An experienced mortgage broker can ensure that your deposit is never put at risk by advising you on your mortgage options, your purchase contract and by knowing what to do in the event that a bank does change their mind about your mortgage approval.

Dual Pricing – getting the best deal

Several lenders have in recent times implemented a “dual pricing” policy whereby their actual headline rates and product features differ greatly between what is actually offered in branch.

This occurs quite often with the headline interest rate which may be advertised at Euribor+1.5% but at branch level the mangers have free reign to increase these amount or switch to the more profitable “IRPH” model.
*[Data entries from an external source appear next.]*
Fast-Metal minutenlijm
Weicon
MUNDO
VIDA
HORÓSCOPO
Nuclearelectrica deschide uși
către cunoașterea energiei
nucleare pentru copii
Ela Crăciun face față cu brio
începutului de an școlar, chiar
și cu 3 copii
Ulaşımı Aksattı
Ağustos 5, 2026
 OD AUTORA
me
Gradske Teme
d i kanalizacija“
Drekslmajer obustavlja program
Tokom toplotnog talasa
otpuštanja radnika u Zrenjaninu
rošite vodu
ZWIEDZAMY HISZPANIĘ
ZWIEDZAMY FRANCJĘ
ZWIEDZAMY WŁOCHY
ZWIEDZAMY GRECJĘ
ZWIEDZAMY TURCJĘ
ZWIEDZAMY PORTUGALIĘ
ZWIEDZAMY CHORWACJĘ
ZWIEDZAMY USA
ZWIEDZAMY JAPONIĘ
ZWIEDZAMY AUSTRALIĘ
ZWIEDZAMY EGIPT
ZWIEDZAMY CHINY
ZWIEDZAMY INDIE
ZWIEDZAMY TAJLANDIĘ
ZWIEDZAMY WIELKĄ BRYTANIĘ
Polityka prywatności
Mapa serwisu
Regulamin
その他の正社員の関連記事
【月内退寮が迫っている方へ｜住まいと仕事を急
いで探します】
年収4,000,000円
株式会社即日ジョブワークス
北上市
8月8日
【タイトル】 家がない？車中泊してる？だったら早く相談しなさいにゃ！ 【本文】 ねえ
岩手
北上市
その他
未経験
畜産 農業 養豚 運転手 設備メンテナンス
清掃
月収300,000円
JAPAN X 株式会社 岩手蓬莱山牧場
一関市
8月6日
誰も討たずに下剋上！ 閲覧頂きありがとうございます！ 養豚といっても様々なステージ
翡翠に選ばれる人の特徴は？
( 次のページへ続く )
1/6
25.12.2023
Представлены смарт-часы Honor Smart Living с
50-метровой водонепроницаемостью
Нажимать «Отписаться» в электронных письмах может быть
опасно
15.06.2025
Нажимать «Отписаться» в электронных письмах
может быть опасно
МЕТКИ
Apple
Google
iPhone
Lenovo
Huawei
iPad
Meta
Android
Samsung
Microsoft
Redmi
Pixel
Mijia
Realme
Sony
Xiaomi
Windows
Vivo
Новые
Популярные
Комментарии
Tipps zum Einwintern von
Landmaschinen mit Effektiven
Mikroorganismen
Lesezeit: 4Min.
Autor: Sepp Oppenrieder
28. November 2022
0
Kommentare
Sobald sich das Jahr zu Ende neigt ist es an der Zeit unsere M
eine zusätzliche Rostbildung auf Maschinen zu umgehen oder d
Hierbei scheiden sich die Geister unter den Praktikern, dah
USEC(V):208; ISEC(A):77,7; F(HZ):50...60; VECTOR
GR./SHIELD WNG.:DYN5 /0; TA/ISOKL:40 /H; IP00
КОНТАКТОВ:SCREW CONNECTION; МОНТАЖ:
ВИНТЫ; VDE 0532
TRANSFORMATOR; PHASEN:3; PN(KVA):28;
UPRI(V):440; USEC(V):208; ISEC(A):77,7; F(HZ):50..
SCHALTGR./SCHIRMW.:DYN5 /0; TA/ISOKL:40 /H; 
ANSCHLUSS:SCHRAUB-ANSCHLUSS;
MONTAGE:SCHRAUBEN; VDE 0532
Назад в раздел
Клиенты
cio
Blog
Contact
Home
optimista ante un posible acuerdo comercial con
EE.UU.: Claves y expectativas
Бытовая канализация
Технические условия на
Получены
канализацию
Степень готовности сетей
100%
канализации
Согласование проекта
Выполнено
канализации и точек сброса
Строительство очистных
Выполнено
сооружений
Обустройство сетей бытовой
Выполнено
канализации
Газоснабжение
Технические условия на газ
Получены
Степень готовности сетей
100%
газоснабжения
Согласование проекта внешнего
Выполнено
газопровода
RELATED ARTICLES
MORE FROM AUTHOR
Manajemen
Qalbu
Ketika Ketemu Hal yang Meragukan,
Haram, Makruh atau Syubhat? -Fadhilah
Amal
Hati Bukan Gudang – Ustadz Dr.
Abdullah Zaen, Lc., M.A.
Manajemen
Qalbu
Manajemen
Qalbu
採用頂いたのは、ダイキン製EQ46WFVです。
The same thing happens with the mortgage arrangement fee which all Spanish mortgage lenders charge. Typically they are between 1.0% and 1.5% but again, local branch managers are free to increase this as they see fit. The reasons for this are that they are set sales targets on all sorts of products – life insurance, cash deposits etc and are under increasing pressure to deliver on these targets.

Cross selling and unfair terms

Non resident mortgage clients often suffer from unfair mortgage terms when they are dealing direct with a Spanish bank or having their mortgage arranged by an estate agent (whose primary concern is getting you any mortgage so they can get paid) and non-residents are often seen as an easy source of cross-selling and a quick way to boost profit in the branch – for example:

National or “official offer”

  • 80% of purchase price
  • Euribor+1.4%
  • Opening fee of 1%
  • No compulsory products

Local or branch level offer:

  • 60% of purchase price
  • Euribor+2.0%
  • opening fee of 1.75%
  • Compulsory life insurance (up to 1,000€ per year) and compulsory amount of cash left on deposit and inaccessible for 18 months
Sourcing directly from head office

Given that we as a company do not rely on local branches and source our mortgage products at a national level we can, for the most part, offer more competitive products than if you were to go to the branch directly.

We can also ensure that this cross-selling of insurance products does not occur the day before you are supposed to be signing. This is often the way it is done and these “surprises” can be sprung on unwary customers when they least expect it with a shrug of the shoulders and a shake of the head given to those clients who protest.

Applying at random is not effective

Another obvious reason to use a mortgage broker in Spain is that we know which lenders you are simply not going to qualify for. When you have signed a purchase contract, paid a deposit and are up against a deadline, waiting 4 or 5 weeks only to have a bank reject your case can put you under immense pressure with the vendor/developer. With know way of knowing what profile of client a banks is looking for and more importantly what type of clients they almost always turn down it really is pot luck. With a 10% deposit on the table this can become a foolish and very expensive gamble.

We can select the lenders that are most likely to make you an offer, have all of your documentation submitted, correctly, first time and an offer on the table without the fuss and the hassle and randomness that occurs when you are trawling around Spanish towns trying to do this yourself.